In another instance, when the world was beginning to shut down because of the pandemic, Stacy was able to change us from an Asia cruise, which we were scheduled to depart on in a few days, and create an incredibly memorable last minute two week Sri Lanka journey instead. She was even able to get the cruise line to refund us in full—even though the sailing was not canceled when we made the change.
What was the most memorable trip that Stacy has helped you plan—and what made it so special?
There have been so many trips. The reason I trust Stacy to create amazing trips for us is that she is so well-traveled herself and she has experienced all of the curated journeys she suggests for us. Therefore, we are never disappointed. South Africa and Botswana stand out as one of the most memorable and adventurous journeys. Bhutan was also an incredible trip. With Stacy, we are always one step ahead of the game. Whenever we return from a trip, a feature article appears in the paper or travel magazine about the trip we just took. We returned from an Antarctica Expedition in November, and now it’s all the rage.
We’d love to learn more about Nanny Angel Network, an organization you founded in 2009. What inspired you to launch this initiative?

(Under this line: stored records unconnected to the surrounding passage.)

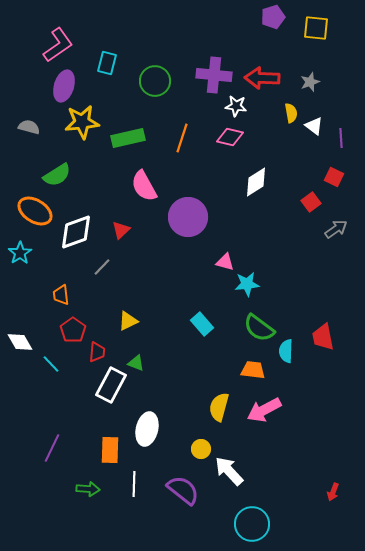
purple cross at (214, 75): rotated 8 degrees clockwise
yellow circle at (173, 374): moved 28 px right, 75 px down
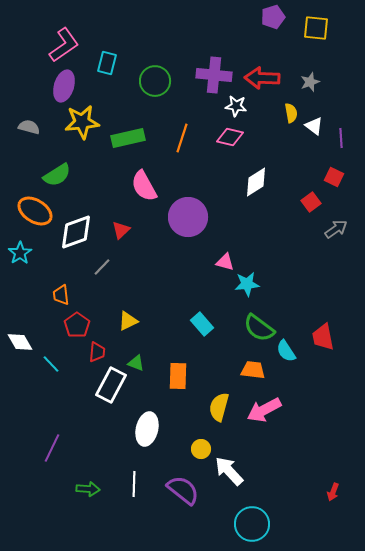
pink L-shape at (58, 45): moved 6 px right
red pentagon at (73, 330): moved 4 px right, 5 px up
cyan semicircle at (286, 351): rotated 35 degrees counterclockwise
orange rectangle at (110, 450): moved 68 px right, 74 px up
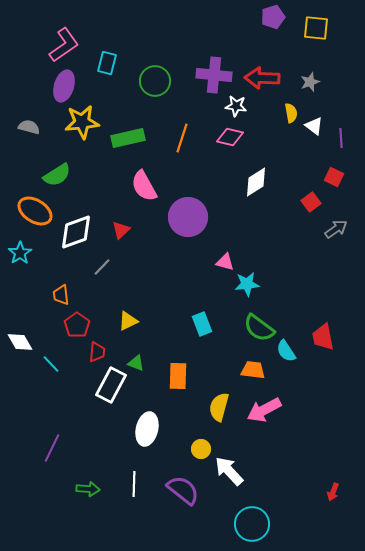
cyan rectangle at (202, 324): rotated 20 degrees clockwise
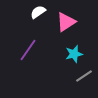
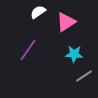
cyan star: rotated 18 degrees clockwise
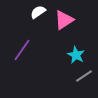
pink triangle: moved 2 px left, 2 px up
purple line: moved 6 px left
cyan star: moved 2 px right, 1 px down; rotated 24 degrees clockwise
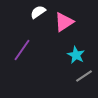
pink triangle: moved 2 px down
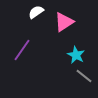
white semicircle: moved 2 px left
gray line: rotated 72 degrees clockwise
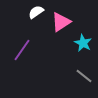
pink triangle: moved 3 px left
cyan star: moved 7 px right, 12 px up
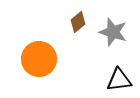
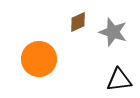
brown diamond: rotated 15 degrees clockwise
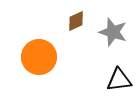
brown diamond: moved 2 px left, 1 px up
orange circle: moved 2 px up
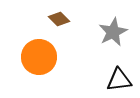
brown diamond: moved 17 px left, 2 px up; rotated 70 degrees clockwise
gray star: rotated 28 degrees clockwise
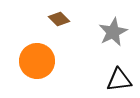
orange circle: moved 2 px left, 4 px down
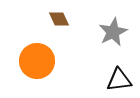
brown diamond: rotated 20 degrees clockwise
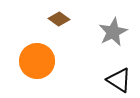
brown diamond: rotated 30 degrees counterclockwise
black triangle: rotated 40 degrees clockwise
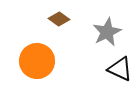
gray star: moved 6 px left
black triangle: moved 1 px right, 11 px up; rotated 8 degrees counterclockwise
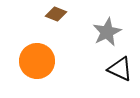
brown diamond: moved 3 px left, 5 px up; rotated 15 degrees counterclockwise
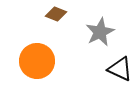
gray star: moved 7 px left
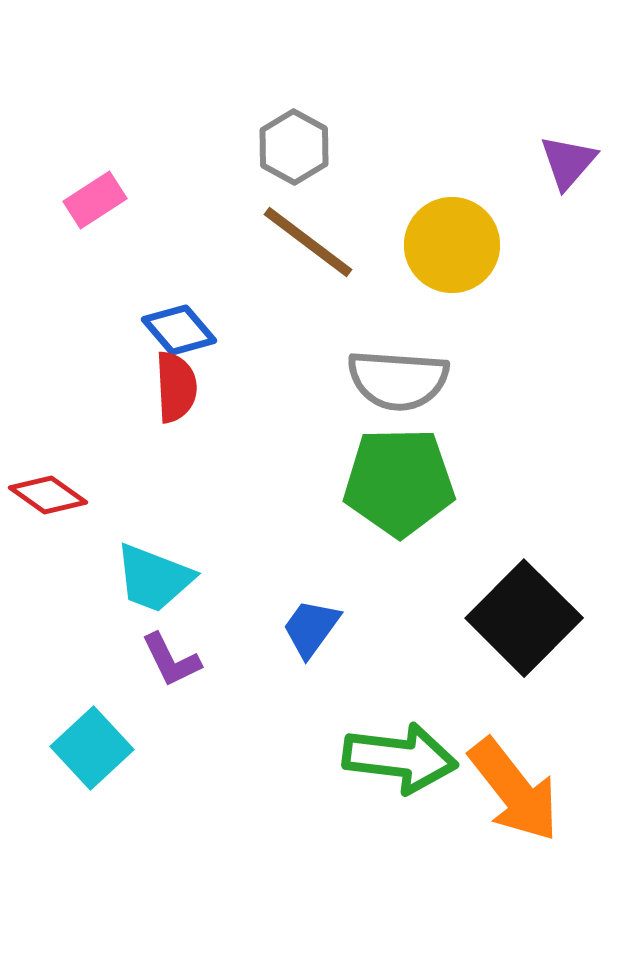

I am a two-time cancer survivor, mother of four, and was the owner of Canada’s premier nanny agency. I recognized a gap in our system of care for moms with cancer and their children. Cancer is not just a tumor. It impacts the entire family. Kids who experience parental cancer without support can develop long-term emotional and psycho-social issues such as depression and anxiety, substance abuse, and more. We learned that intervention, providing support during this difficult time, can prevent many of these problems.

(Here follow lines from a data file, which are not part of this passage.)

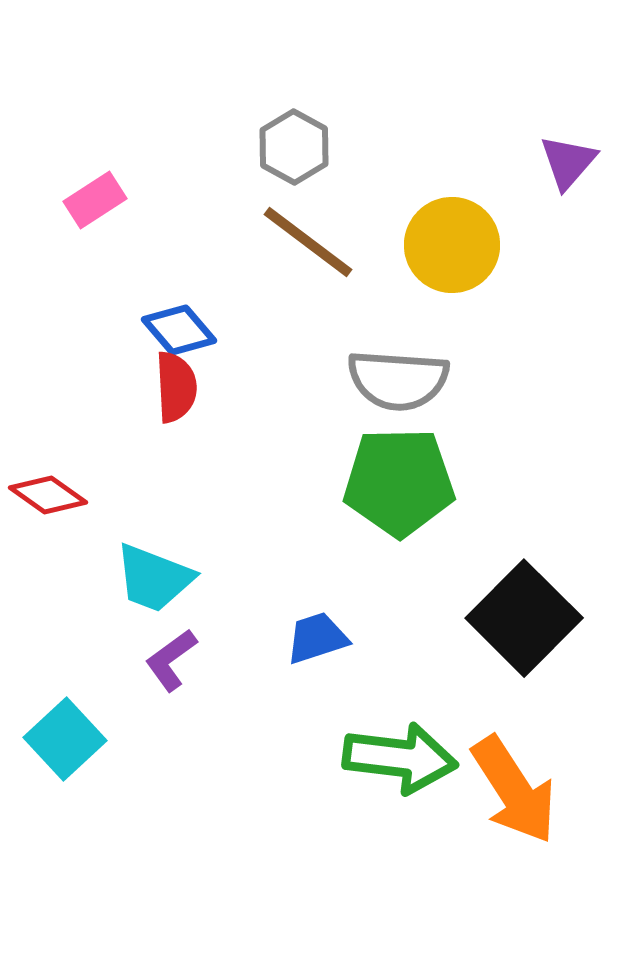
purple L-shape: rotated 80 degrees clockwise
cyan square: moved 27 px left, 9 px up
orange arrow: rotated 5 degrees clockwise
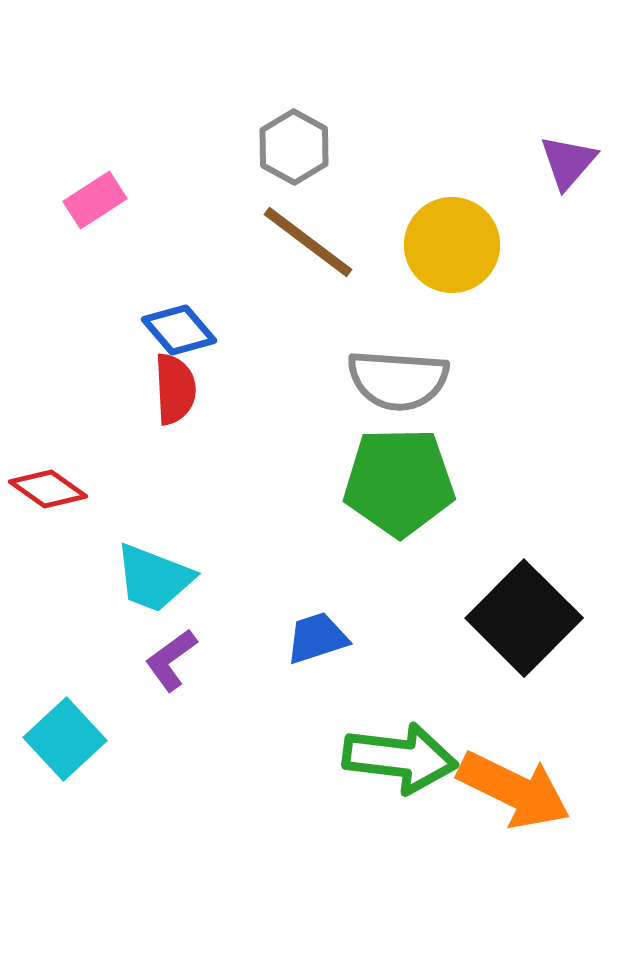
red semicircle: moved 1 px left, 2 px down
red diamond: moved 6 px up
orange arrow: rotated 31 degrees counterclockwise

With Mother’s Day this month, talk often turns to the important work moms do every day. How does the Nanny Angel Network support moms when they need it most—and why is this so critical?
Moms are the primary caregivers in most cases. When they become ill, they don’t have the luxury of resting and getting well. They still have all the responsibilities of motherhood and running a household. NAN provides free, prepared meals during the most challenging time of her treatment. This was especially important during the pandemic as moms with cancer are immunocompromised and afraid to shop.
NAN also provides Child Life counseling for children experiencing the grief and anxiety associated with their mom’s illness or death. Volunteer Angels provide four hours a week of in-home support to give kids a sense of normalcy during a highly stressful time. We have many virtual support programs too, such as Fun in a Box, Homework Club, and support groups for teens, surviving parents, and moms with cancer. Cancer doesn’t care what you have in your bank account and neither does NAN. All of our programs are free of charge for families enduring a cancer journey.
What is your hope for the future of the organization?
It is my hope that any mom with cancer in North America would have access to NAN in my lifetime.